> PROBLEM REQUIREMENTS: Could you copy each line of the entries that contains "meli"?

> SUPPLIED ENTRIES:

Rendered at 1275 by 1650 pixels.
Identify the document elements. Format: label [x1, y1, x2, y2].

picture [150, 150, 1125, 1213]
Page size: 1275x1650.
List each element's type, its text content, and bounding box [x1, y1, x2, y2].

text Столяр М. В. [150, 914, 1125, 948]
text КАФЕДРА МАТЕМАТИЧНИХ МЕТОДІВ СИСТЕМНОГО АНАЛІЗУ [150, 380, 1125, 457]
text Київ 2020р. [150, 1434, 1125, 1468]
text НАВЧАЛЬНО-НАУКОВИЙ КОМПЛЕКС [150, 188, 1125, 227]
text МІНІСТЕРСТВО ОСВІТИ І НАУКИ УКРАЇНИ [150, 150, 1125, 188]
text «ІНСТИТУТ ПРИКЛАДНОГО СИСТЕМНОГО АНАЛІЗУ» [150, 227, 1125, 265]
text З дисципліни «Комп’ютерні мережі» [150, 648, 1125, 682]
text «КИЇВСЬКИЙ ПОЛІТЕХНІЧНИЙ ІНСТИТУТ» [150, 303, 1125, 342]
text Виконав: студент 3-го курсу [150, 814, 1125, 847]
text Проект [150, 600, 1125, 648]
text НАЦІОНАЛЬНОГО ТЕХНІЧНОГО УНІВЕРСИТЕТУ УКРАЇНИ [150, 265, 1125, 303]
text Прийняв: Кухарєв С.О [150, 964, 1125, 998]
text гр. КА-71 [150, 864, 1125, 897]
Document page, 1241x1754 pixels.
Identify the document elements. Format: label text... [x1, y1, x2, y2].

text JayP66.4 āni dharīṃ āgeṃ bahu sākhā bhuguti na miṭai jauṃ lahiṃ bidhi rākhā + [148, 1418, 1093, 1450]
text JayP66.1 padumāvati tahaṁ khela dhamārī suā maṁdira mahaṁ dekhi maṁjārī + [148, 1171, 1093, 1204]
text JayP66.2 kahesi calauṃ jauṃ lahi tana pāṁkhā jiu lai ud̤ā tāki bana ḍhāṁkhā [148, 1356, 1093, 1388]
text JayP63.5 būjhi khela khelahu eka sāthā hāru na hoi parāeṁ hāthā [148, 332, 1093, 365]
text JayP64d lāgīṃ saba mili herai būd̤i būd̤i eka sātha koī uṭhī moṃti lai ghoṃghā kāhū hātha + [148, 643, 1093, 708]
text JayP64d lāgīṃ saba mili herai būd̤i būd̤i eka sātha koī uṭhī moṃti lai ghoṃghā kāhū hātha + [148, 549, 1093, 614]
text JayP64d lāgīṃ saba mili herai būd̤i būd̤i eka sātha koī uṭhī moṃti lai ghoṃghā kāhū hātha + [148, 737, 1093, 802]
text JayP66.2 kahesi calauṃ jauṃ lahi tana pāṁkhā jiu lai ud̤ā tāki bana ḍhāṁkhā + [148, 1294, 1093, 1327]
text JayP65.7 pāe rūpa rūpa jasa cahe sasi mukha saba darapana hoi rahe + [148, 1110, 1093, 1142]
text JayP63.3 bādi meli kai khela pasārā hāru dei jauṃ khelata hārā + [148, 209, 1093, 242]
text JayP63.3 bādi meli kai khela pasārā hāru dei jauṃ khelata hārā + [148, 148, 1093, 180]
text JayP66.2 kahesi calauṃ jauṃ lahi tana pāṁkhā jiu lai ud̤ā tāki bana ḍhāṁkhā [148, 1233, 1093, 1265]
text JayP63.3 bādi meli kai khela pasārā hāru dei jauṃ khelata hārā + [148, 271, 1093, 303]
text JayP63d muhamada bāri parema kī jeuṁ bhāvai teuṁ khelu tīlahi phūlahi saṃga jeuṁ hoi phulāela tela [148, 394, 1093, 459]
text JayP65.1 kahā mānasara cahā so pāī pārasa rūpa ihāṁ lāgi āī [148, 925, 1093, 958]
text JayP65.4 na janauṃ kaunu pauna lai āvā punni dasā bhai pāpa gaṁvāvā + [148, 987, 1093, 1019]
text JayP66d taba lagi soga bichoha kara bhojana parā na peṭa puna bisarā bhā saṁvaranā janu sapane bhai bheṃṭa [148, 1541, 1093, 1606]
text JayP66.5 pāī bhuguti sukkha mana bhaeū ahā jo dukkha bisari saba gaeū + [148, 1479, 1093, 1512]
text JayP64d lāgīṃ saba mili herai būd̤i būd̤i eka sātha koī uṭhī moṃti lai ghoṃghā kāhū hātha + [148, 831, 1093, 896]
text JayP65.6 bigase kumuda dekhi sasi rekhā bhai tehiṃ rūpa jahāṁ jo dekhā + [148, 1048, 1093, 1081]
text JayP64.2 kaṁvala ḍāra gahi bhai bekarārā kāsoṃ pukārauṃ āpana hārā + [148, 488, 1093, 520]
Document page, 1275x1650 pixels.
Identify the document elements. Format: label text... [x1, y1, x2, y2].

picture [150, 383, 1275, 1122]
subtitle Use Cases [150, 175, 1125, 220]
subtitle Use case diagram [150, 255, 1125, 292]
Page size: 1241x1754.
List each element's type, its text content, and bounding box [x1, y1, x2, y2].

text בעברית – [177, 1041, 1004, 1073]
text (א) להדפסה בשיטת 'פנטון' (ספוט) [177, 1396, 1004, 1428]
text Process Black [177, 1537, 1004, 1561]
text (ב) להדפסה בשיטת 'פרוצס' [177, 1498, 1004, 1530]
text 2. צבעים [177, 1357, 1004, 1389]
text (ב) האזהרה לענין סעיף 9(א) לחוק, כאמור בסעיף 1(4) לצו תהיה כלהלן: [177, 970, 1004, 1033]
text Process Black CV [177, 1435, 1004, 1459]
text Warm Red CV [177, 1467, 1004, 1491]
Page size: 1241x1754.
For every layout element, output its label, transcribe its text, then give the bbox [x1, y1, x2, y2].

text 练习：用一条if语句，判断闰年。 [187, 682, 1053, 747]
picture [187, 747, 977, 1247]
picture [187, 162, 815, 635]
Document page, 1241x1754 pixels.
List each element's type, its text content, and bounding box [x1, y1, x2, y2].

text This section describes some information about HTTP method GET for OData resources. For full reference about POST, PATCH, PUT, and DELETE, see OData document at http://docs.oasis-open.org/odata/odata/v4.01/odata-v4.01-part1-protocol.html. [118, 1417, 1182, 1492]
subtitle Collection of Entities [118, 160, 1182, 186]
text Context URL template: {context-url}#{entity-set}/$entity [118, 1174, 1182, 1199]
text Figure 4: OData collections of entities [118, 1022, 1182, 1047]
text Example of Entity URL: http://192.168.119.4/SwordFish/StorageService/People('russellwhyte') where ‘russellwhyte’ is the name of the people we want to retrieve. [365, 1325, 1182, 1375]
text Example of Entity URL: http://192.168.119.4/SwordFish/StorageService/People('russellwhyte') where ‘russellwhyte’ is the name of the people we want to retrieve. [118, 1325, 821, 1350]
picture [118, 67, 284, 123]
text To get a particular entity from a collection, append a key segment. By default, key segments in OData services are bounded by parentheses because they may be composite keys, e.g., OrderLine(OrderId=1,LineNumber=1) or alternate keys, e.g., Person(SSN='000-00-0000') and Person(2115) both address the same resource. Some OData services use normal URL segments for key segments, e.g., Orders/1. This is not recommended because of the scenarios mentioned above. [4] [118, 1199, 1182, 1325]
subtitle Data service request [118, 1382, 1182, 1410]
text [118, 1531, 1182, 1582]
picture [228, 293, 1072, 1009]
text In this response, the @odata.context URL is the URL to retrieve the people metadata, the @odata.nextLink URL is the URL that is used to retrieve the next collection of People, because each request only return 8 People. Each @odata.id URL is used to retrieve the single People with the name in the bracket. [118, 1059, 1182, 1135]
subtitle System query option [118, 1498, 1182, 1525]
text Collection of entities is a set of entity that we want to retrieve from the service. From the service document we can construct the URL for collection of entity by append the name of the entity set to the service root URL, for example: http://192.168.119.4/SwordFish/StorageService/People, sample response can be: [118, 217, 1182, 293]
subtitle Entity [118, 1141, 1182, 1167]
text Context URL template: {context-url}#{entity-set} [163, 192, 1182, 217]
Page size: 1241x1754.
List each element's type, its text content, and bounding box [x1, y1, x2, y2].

> ANSWER SPACE:
text JayP63.3 bādi meli kai khela pasārā hāru dei jauṃ khelata hārā + [148, 209, 1093, 242]
text JayP63.3 bādi meli kai khela pasārā hāru dei jauṃ khelata hārā + [148, 148, 1093, 180]
text JayP63.3 bādi meli kai khela pasārā hāru dei jauṃ khelata hārā + [148, 271, 1093, 303]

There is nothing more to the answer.